Steven Crowder to hold Michigan rally demanding answers from Gov. Gretchen Whitmer on virus deaths in nursing homes
Tarah Price - September 28, 2020 at 02:09PM
BlazeTV host Steven Crowder will host a rally in Michigan to demand answers from the state government on how many lives COVID-19 claimed in senior care facilities.
Crowder announced Monday that the first 1,000 people to attend his rally at noon ET Friday at the Michigan state Capitol in Lansing will get a "How Many Seniors?" sign. He wants to organize activists to pressure Michigan Gov. Gretchen Whitmer (D) to release data on nursing home deaths during the coronavirus pandemic.
The COVID-19 death toll in all categories of long-term care facilities in Michigan remains a mystery. Although the state has reportedly been collecting data on coronavirus deaths since May 29, Michigan has not reported all of its data as other states have.
At the onset of the pandemic, Whitmer, like New York Gov. Andrew Cuomo (D), issued an executive order requiring nursing home facilities at less than 80% capacity to take in coronavirus patients. While her policy required infected residents to be housed in separate wings and attended by different staff than healthy residents, state inspections revealed that did not happen.

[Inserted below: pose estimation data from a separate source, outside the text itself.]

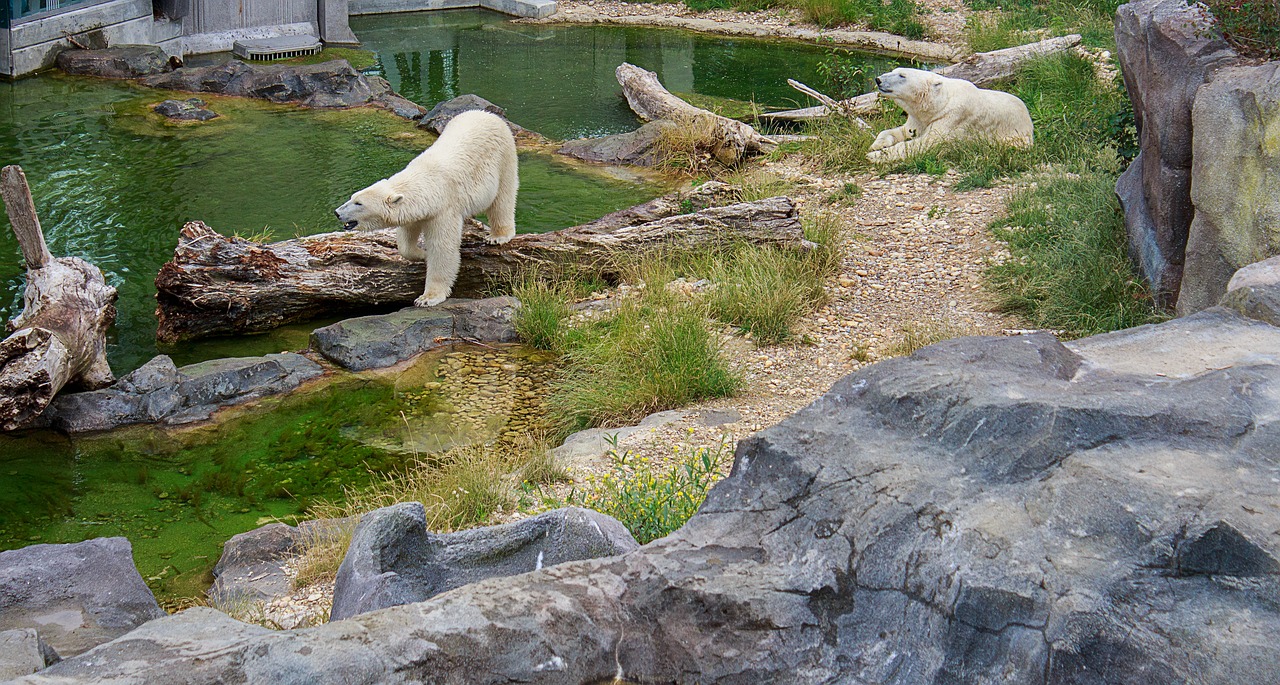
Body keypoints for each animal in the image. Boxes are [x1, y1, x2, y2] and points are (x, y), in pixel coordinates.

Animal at [337, 109, 522, 306]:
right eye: (352, 197)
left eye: (359, 203)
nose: (337, 213)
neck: (427, 181)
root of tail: (487, 113)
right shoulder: (419, 210)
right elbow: (406, 238)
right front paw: (422, 254)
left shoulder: (444, 208)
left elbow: (442, 248)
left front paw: (427, 298)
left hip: (503, 156)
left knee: (502, 198)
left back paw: (498, 236)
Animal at [865, 67, 1034, 163]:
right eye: (894, 71)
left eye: (902, 75)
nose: (878, 79)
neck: (940, 103)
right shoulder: (919, 118)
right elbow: (904, 131)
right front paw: (877, 145)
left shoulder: (952, 117)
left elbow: (926, 143)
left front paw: (874, 156)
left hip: (1013, 136)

In June, the state reported that 1,947 nursing home residents and 20 staff members died of COVID-19. Those deaths account for one-third of all virus deaths in Michigan. It is not clear how many of those individuals were quarantined in nursing homes under Whitmer's coronavirus policies.
The Trump administration's Department of Justice has requested nursing home data from four states, including Michigan and New York, as part of an investigation into their nursing home policies and executive orders requiring nursing homes to admit COVID-19 patients into their facilities. The DOJ is seeking reports on the number of people nursing homes in these states admitted from a hospital or other medical facility after testing positive for COVID-19.

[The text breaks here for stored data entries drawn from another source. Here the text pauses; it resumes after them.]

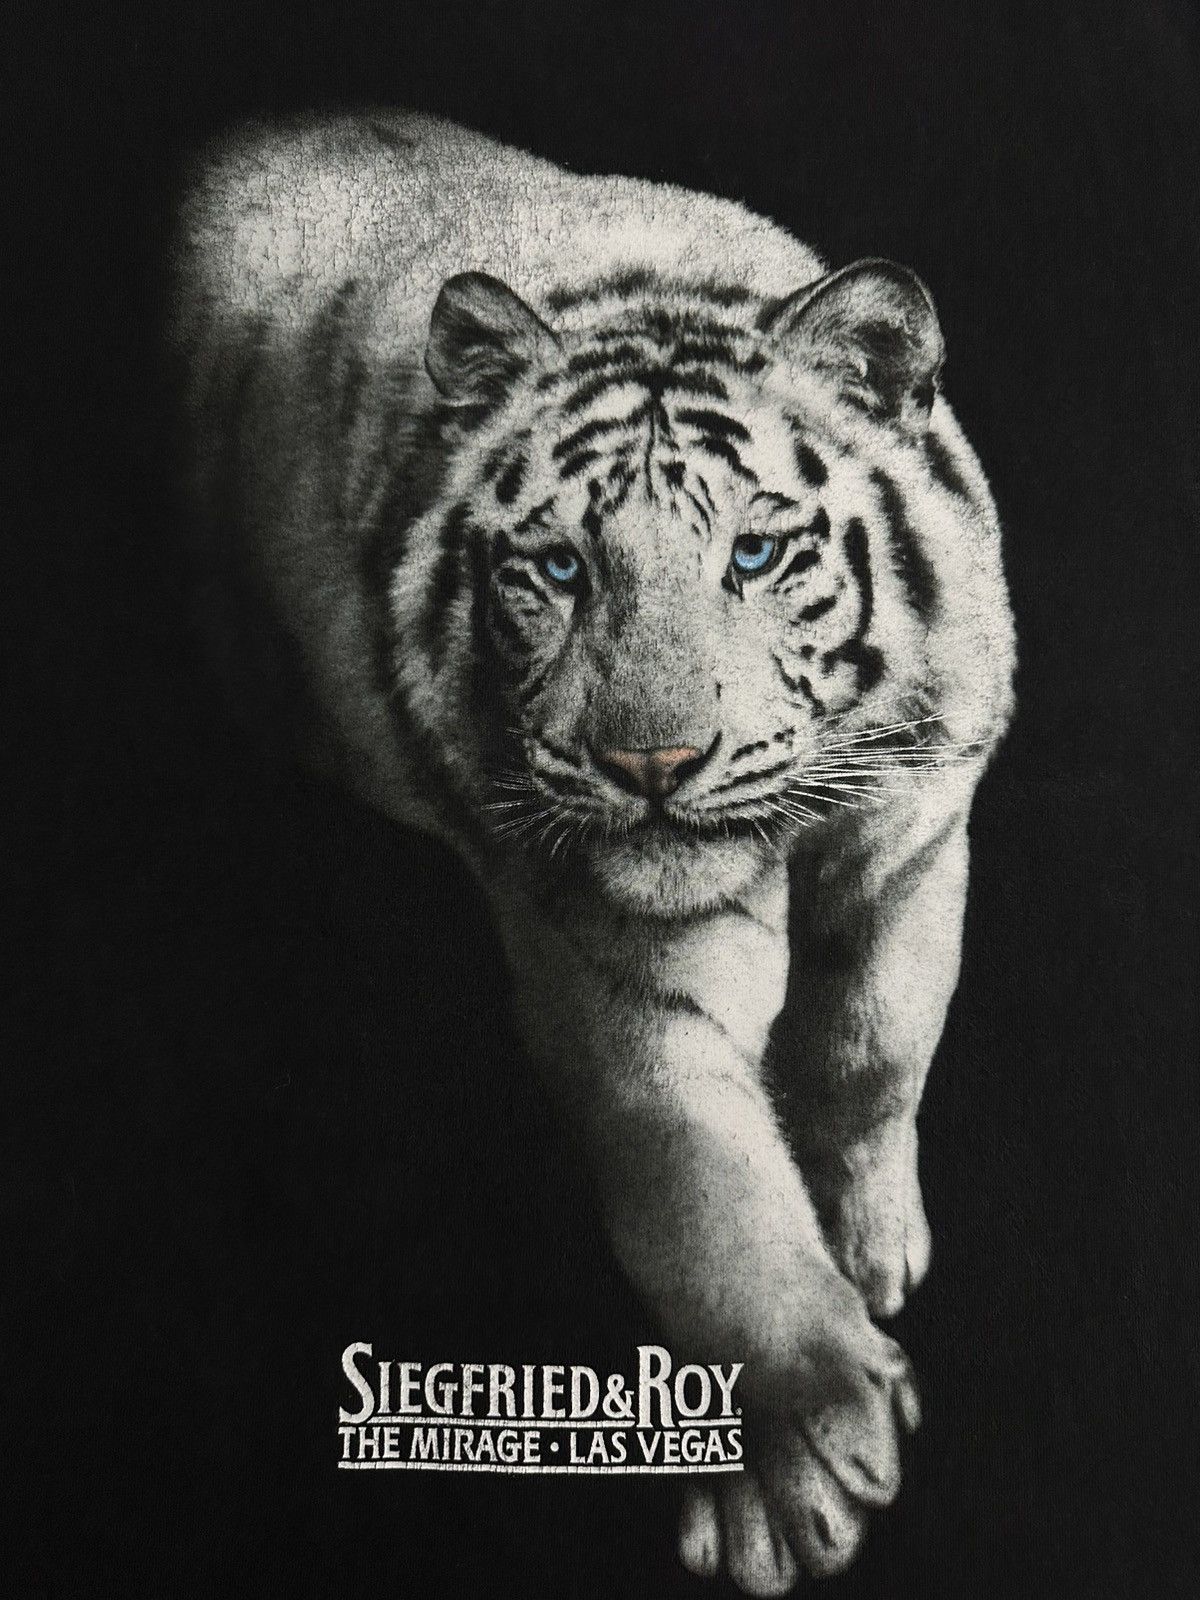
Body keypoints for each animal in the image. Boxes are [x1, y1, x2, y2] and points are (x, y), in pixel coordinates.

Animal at [171, 108, 1015, 1594]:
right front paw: (803, 1459)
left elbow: (873, 1046)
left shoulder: (914, 830)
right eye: (558, 569)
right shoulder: (620, 964)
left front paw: (874, 1252)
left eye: (758, 555)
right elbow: (704, 1194)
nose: (651, 765)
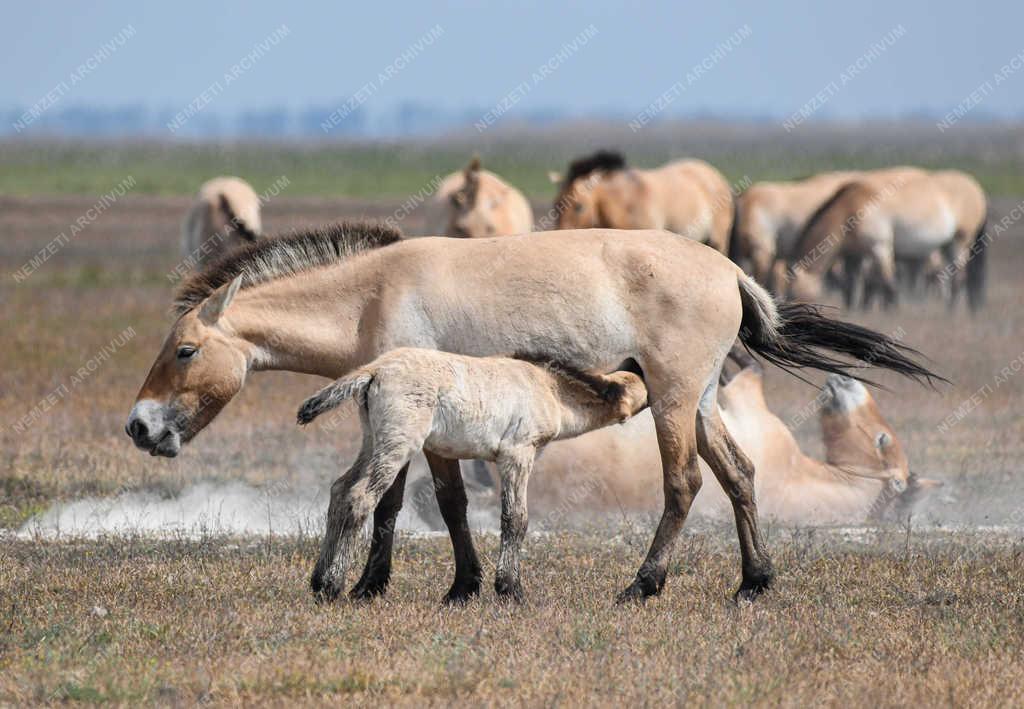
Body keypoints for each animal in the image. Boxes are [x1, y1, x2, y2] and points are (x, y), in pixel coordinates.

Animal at [296, 346, 647, 602]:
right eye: (645, 391)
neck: (549, 390)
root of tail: (374, 371)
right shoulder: (516, 455)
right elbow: (515, 519)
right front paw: (510, 590)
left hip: (372, 440)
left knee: (339, 490)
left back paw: (318, 580)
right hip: (398, 445)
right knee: (360, 497)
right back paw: (333, 585)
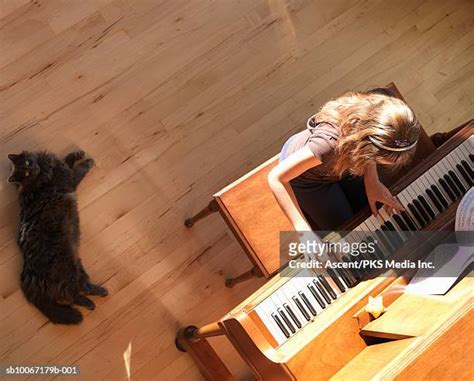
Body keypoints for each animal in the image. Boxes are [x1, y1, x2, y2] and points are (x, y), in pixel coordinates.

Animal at [7, 150, 107, 322]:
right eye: (26, 173)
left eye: (27, 164)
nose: (32, 168)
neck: (43, 172)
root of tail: (27, 275)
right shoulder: (68, 180)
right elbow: (78, 170)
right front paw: (87, 162)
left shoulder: (60, 168)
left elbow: (66, 160)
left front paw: (77, 153)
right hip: (68, 270)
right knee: (72, 295)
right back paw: (91, 302)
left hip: (76, 265)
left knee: (82, 287)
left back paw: (99, 293)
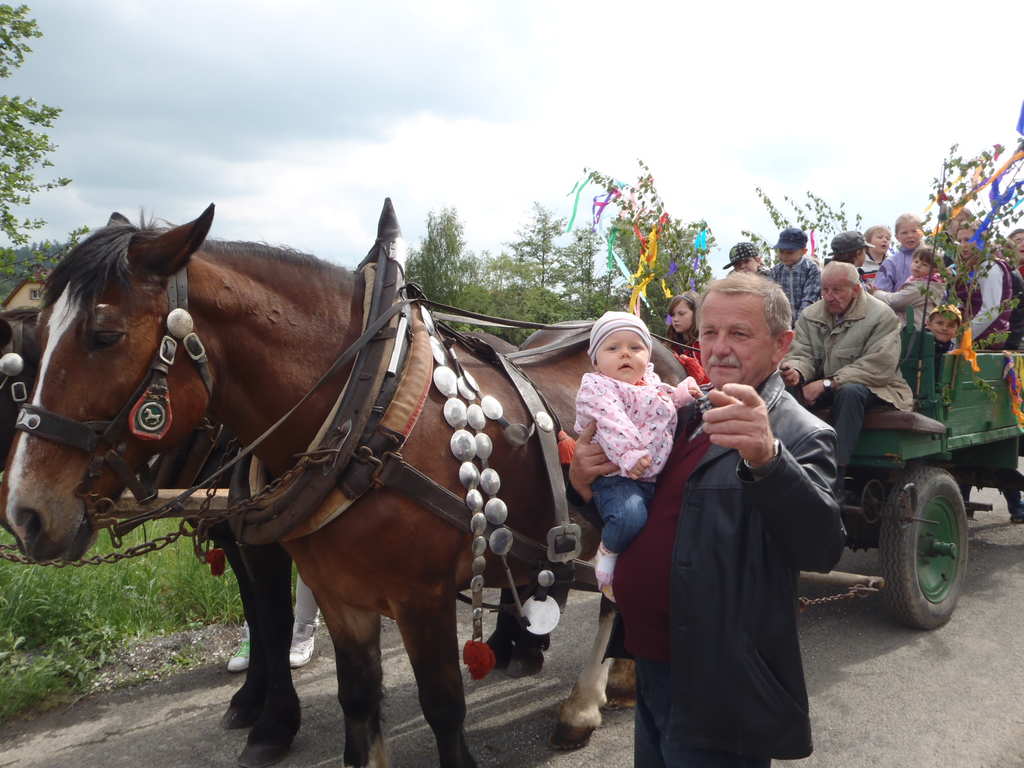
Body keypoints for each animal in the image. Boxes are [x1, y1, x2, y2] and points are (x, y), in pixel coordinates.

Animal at [2, 205, 679, 768]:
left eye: (104, 335)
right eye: (31, 349)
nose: (25, 513)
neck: (369, 410)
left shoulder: (422, 598)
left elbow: (443, 705)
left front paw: (269, 721)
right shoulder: (338, 592)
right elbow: (356, 699)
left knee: (614, 596)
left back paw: (584, 703)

The federal government also wants data on the number of residents, employees, and visitors of public nursing homes who contracted the virus, without regard to where they contracted it, and how many of those individuals died.
"Protecting the rights of some of society's most vulnerable members, including elderly nursing home residents, is one of our country's most important obligations," Eric Dreiband, the assistant attorney general for the Civil Rights Division, said in a statement. "We must ensure they are adequately cared for with dignity and respect and not unnecessarily put at risk."
Whitmer and Cuomo accused the Trump administration of politicizing their policies in a joint statement released in August after the DOJ made its request.
"It is an inarguable fact that the United States has had the worst response to the COVID-19 virus of any nation in the world. Nearly 7 million Americans have tested positive for the virus, and more than 200,000 Americans have been killed by it — both more than any other country. The unprecedented and unacceptable scale of this tragedy is the direct result of President Trump and the federal government's deceit, political self-dealing, and incompetence," they asserted.
"Rather than turning to the advice and direction of public health experts and career public servants, President Trump instead put the health and security of the American people in the hands of political appointees whose first priority was securing the reelection of their benefactor, with predictably tragic results," the governors added.
Crowder's rally will feature new evidence, data, and testimony on nursing home deaths in Michigan, along with public demands that Whitmer release the full data available on these avoidable deaths.